Requirement = All lines of the entries with "Szczecinie" in them must be listed.

Data records =
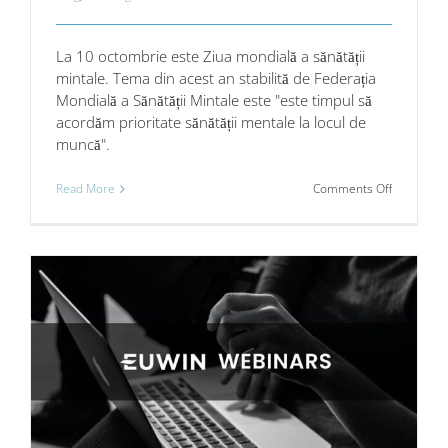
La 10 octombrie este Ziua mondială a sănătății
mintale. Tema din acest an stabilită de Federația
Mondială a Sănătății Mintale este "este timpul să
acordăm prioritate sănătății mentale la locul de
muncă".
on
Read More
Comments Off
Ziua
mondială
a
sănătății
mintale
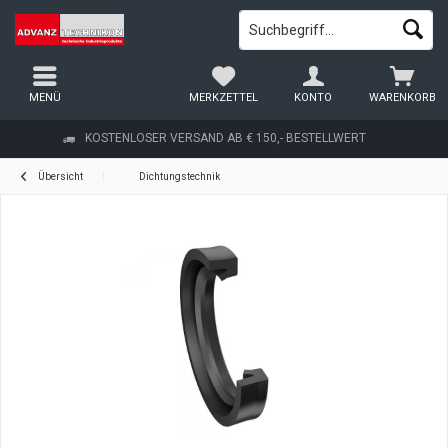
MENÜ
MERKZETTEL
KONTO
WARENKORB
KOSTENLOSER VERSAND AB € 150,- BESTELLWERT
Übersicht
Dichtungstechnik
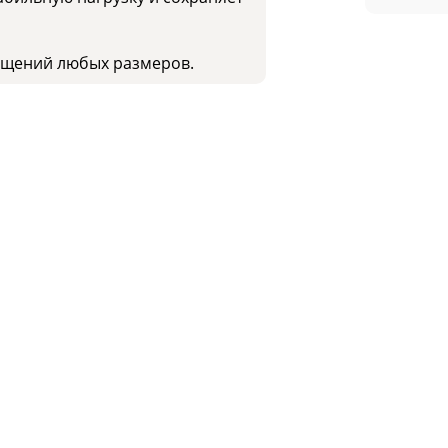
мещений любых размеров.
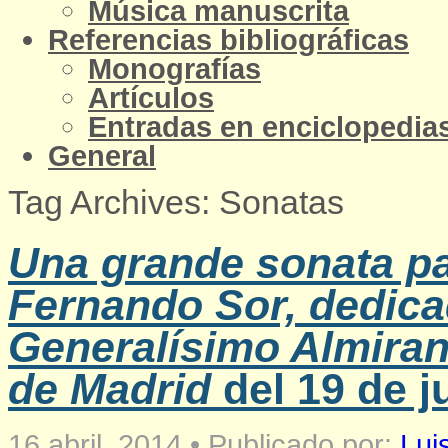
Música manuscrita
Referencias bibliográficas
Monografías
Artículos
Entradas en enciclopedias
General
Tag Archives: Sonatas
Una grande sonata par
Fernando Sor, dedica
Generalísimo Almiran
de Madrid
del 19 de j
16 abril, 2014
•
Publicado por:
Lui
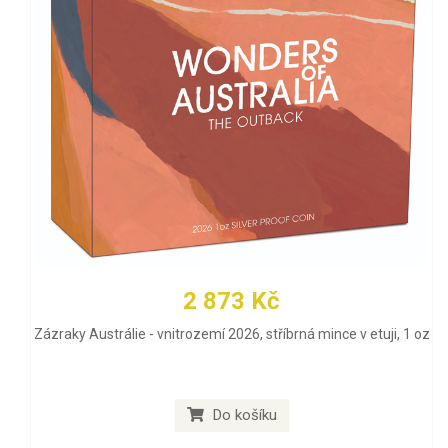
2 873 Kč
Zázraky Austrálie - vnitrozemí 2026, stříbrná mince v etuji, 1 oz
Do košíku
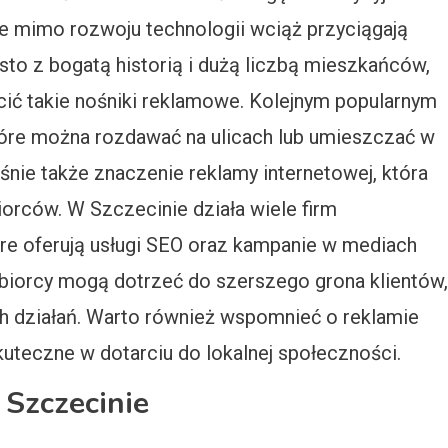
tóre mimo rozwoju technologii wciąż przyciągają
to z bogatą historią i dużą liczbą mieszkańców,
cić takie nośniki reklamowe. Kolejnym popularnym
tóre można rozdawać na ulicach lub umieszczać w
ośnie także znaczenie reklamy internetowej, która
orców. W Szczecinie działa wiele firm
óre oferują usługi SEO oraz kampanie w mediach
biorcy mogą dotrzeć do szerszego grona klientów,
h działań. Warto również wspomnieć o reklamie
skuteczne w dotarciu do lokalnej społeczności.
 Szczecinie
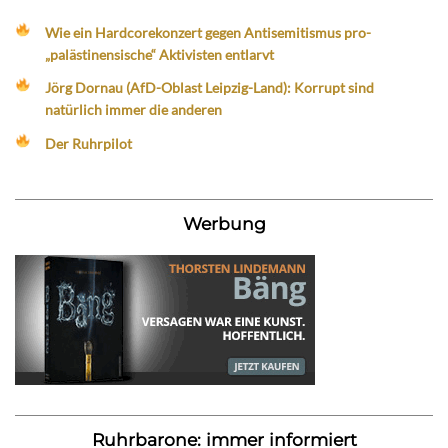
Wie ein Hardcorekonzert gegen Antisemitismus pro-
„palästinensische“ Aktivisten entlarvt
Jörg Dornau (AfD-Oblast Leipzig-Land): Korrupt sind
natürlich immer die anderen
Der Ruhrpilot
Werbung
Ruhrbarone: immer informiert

Result of the task =
orców. W Szczecinie działa wiele firm
 Szczecinie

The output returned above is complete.